→ Page-level text extractions
■ ■ ■

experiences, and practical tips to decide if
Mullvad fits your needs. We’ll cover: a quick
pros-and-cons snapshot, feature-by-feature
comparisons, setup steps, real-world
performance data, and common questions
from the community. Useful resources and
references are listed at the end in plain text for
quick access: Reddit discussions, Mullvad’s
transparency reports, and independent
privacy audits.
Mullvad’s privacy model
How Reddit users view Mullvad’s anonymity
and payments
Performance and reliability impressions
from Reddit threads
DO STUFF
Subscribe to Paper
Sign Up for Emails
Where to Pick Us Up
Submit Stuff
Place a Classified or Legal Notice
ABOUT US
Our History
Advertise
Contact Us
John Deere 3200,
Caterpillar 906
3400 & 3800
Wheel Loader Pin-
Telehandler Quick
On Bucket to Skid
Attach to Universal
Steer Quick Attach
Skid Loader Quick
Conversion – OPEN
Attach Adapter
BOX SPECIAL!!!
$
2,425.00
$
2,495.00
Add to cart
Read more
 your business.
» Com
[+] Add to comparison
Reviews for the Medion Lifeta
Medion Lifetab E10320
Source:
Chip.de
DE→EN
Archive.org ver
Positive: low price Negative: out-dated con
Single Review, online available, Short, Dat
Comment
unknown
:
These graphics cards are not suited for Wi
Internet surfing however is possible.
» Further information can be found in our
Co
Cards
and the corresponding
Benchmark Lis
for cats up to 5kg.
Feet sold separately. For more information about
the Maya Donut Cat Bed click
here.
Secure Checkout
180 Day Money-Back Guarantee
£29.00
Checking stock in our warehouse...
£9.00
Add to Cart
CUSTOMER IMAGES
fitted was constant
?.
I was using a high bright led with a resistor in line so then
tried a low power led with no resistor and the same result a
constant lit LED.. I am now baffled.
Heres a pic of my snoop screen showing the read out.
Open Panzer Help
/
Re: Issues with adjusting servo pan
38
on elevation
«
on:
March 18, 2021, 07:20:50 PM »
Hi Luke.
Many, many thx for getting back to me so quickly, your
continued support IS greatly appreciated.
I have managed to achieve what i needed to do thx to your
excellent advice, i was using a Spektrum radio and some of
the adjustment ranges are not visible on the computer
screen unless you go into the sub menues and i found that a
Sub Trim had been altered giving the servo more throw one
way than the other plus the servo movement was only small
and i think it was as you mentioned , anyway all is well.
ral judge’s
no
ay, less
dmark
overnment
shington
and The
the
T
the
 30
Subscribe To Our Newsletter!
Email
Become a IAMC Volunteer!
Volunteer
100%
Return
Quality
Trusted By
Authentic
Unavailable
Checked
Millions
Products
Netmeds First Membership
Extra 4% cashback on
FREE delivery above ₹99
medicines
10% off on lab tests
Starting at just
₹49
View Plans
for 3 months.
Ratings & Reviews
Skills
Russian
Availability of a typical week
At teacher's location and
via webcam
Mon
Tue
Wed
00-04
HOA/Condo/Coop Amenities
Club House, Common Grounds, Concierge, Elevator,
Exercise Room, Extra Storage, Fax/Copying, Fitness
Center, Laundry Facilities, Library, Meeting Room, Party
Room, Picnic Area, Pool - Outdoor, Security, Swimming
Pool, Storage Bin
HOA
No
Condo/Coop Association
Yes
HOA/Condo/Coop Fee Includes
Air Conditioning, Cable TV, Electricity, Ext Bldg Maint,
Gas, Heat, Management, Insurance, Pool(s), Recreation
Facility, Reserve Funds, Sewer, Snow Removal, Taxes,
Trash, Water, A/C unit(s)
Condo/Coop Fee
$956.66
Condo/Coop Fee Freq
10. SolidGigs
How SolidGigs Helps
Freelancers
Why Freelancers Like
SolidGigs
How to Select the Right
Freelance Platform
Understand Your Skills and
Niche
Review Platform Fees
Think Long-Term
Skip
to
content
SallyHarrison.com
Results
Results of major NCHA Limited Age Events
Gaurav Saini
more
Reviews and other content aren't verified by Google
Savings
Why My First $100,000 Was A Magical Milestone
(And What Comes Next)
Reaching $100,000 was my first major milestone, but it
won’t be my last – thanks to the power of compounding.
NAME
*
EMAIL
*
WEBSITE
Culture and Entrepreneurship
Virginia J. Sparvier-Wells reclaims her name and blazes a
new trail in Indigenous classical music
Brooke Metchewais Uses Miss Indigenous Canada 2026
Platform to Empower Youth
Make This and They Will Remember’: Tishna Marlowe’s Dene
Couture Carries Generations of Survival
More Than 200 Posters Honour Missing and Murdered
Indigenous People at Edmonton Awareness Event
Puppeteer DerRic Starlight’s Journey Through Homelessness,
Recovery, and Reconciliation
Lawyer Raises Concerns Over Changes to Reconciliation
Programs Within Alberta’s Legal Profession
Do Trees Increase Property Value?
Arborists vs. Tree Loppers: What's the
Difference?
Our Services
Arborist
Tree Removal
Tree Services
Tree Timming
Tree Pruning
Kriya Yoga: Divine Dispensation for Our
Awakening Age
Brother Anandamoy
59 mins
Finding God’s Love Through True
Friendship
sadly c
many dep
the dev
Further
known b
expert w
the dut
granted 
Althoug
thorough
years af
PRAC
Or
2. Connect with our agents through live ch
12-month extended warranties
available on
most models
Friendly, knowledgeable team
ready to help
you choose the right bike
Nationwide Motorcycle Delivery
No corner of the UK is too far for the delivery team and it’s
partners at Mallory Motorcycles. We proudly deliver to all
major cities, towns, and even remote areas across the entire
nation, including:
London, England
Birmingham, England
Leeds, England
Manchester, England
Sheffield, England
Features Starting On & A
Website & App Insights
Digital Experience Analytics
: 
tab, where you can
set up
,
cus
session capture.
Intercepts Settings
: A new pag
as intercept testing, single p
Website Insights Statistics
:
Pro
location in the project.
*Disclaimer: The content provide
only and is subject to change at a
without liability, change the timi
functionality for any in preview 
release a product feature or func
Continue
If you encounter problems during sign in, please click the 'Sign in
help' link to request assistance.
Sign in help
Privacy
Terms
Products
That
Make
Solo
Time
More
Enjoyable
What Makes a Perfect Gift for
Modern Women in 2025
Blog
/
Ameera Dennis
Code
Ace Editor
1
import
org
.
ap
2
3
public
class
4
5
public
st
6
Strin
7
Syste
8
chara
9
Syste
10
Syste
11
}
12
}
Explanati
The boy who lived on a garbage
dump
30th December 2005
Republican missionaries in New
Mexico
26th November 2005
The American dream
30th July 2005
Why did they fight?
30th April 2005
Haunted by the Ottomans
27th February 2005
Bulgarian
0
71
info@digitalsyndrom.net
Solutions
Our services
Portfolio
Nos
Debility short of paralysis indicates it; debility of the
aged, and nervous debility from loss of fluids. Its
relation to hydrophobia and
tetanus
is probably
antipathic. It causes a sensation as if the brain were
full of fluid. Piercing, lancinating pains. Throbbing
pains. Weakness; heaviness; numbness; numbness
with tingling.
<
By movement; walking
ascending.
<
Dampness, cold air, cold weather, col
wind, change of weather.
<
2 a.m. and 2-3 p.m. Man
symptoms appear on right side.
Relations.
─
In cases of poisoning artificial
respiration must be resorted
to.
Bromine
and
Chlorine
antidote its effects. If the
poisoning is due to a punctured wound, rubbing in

■ ■ ■

→ TASK ITEM
Each line of the data must be returned exactly.

→ SOLVED PROBLEM
experiences, and practical tips to decide if
Mullvad fits your needs. We’ll cover: a quick
pros-and-cons snapshot, feature-by-feature
comparisons, setup steps, real-world
performance data, and common questions
from the community. Useful resources and
references are listed at the end in plain text for
quick access: Reddit discussions, Mullvad’s
transparency reports, and independent
privacy audits.
Mullvad’s privacy model
How Reddit users view Mullvad’s anonymity
and payments
Performance and reliability impressions
from Reddit threads
DO STUFF
Subscribe to Paper
Sign Up for Emails
Where to Pick Us Up
Submit Stuff
Place a Classified or Legal Notice
ABOUT US
Our History
Advertise
Contact Us
John Deere 3200,
Caterpillar 906
3400 & 3800
Wheel Loader Pin-
Telehandler Quick
On Bucket to Skid
Attach to Universal
Steer Quick Attach
Skid Loader Quick
Conversion – OPEN
Attach Adapter
BOX SPECIAL!!!
$
2,425.00
$
2,495.00
Add to cart
Read more
 your business.
» Com
[+] Add to comparison
Reviews for the Medion Lifeta
Medion Lifetab E10320
Source:
Chip.de
DE→EN
Archive.org ver
Positive: low price Negative: out-dated con
Single Review, online available, Short, Dat
Comment
unknown
:
These graphics cards are not suited for Wi
Internet surfing however is possible.
» Further information can be found in our
Co
Cards
and the corresponding
Benchmark Lis
for cats up to 5kg.
Feet sold separately. For more information about
the Maya Donut Cat Bed click
here.
Secure Checkout
180 Day Money-Back Guarantee
£29.00
Checking stock in our warehouse...
£9.00
Add to Cart
CUSTOMER IMAGES
fitted was constant
?.
I was using a high bright led with a resistor in line so then
tried a low power led with no resistor and the same result a
constant lit LED.. I am now baffled.
Heres a pic of my snoop screen showing the read out.
Open Panzer Help
/
Re: Issues with adjusting servo pan
38
on elevation
«
on:
March 18, 2021, 07:20:50 PM »
Hi Luke.
Many, many thx for getting back to me so quickly, your
continued support IS greatly appreciated.
I have managed to achieve what i needed to do thx to your
excellent advice, i was using a Spektrum radio and some of
the adjustment ranges are not visible on the computer
screen unless you go into the sub menues and i found that a
Sub Trim had been altered giving the servo more throw one
way than the other plus the servo movement was only small
and i think it was as you mentioned , anyway all is well.
ral judge’s
no
ay, less
dmark
overnment
shington
and The
the
T
the
 30
Subscribe To Our Newsletter!
Email
Become a IAMC Volunteer!
Volunteer
100%
Return
Quality
Trusted By
Authentic
Unavailable
Checked
Millions
Products
Netmeds First Membership
Extra 4% cashback on
FREE delivery above ₹99
medicines
10% off on lab tests
Starting at just
₹49
View Plans
for 3 months.
Ratings & Reviews
Skills
Russian
Availability of a typical week
At teacher's location and
via webcam
Mon
Tue
Wed
00-04
HOA/Condo/Coop Amenities
Club House, Common Grounds, Concierge, Elevator,
Exercise Room, Extra Storage, Fax/Copying, Fitness
Center, Laundry Facilities, Library, Meeting Room, Party
Room, Picnic Area, Pool - Outdoor, Security, Swimming
Pool, Storage Bin
HOA
No
Condo/Coop Association
Yes
HOA/Condo/Coop Fee Includes
Air Conditioning, Cable TV, Electricity, Ext Bldg Maint,
Gas, Heat, Management, Insurance, Pool(s), Recreation
Facility, Reserve Funds, Sewer, Snow Removal, Taxes,
Trash, Water, A/C unit(s)
Condo/Coop Fee
$956.66
Condo/Coop Fee Freq
10. SolidGigs
How SolidGigs Helps
Freelancers
Why Freelancers Like
SolidGigs
How to Select the Right
Freelance Platform
Understand Your Skills and
Niche
Review Platform Fees
Think Long-Term
Skip
to
content
SallyHarrison.com
Results
Results of major NCHA Limited Age Events
Gaurav Saini
more
Reviews and other content aren't verified by Google
Savings
Why My First $100,000 Was A Magical Milestone
(And What Comes Next)
Reaching $100,000 was my first major milestone, but it
won’t be my last – thanks to the power of compounding.
NAME
*
EMAIL
*
WEBSITE
Culture and Entrepreneurship
Virginia J. Sparvier-Wells reclaims her name and blazes a
new trail in Indigenous classical music
Brooke Metchewais Uses Miss Indigenous Canada 2026
Platform to Empower Youth
Make This and They Will Remember’: Tishna Marlowe’s Dene
Couture Carries Generations of Survival
More Than 200 Posters Honour Missing and Murdered
Indigenous People at Edmonton Awareness Event
Puppeteer DerRic Starlight’s Journey Through Homelessness,
Recovery, and Reconciliation
Lawyer Raises Concerns Over Changes to Reconciliation
Programs Within Alberta’s Legal Profession
Do Trees Increase Property Value?
Arborists vs. Tree Loppers: What's the
Difference?
Our Services
Arborist
Tree Removal
Tree Services
Tree Timming
Tree Pruning
Kriya Yoga: Divine Dispensation for Our
Awakening Age
Brother Anandamoy
59 mins
Finding God’s Love Through True
Friendship
sadly c
many dep
the dev
Further
known b
expert w
the dut
granted 
Althoug
thorough
years af
PRAC
Or
2. Connect with our agents through live ch
12-month extended warranties
available on
most models
Friendly, knowledgeable team
ready to help
you choose the right bike
Nationwide Motorcycle Delivery
No corner of the UK is too far for the delivery team and it’s
partners at Mallory Motorcycles. We proudly deliver to all
major cities, towns, and even remote areas across the entire
nation, including:
London, England
Birmingham, England
Leeds, England
Manchester, England
Sheffield, England
Features Starting On & A
Website & App Insights
Digital Experience Analytics
: 
tab, where you can
set up
,
cus
session capture.
Intercepts Settings
: A new pag
as intercept testing, single p
Website Insights Statistics
:
Pro
location in the project.
*Disclaimer: The content provide
only and is subject to change at a
without liability, change the timi
functionality for any in preview 
release a product feature or func
Continue
If you encounter problems during sign in, please click the 'Sign in
help' link to request assistance.
Sign in help
Privacy
Terms
Products
That
Make
Solo
Time
More
Enjoyable
What Makes a Perfect Gift for
Modern Women in 2025
Blog
/
Ameera Dennis
Code
Ace Editor
1
import
org
.
ap
2
3
public
class
4
5
public
st
6
Strin
7
Syste
8
chara
9
Syste
10
Syste
11
}
12
}
Explanati
The boy who lived on a garbage
dump
30th December 2005
Republican missionaries in New
Mexico
26th November 2005
The American dream
30th July 2005
Why did they fight?
30th April 2005
Haunted by the Ottomans
27th February 2005
Bulgarian
0
71
info@digitalsyndrom.net
Solutions
Our services
Portfolio
Nos
Debility short of paralysis indicates it; debility of the
aged, and nervous debility from loss of fluids. Its
relation to hydrophobia and
tetanus
is probably
antipathic. It causes a sensation as if the brain were
full of fluid. Piercing, lancinating pains. Throbbing
pains. Weakness; heaviness; numbness; numbness
with tingling.
<
By movement; walking
ascending.
<
Dampness, cold air, cold weather, col
wind, change of weather.
<
2 a.m. and 2-3 p.m. Man
symptoms appear on right side.
Relations.
─
In cases of poisoning artificial
respiration must be resorted
to.
Bromine
and
Chlorine
antidote its effects. If the
poisoning is due to a punctured wound, rubbing in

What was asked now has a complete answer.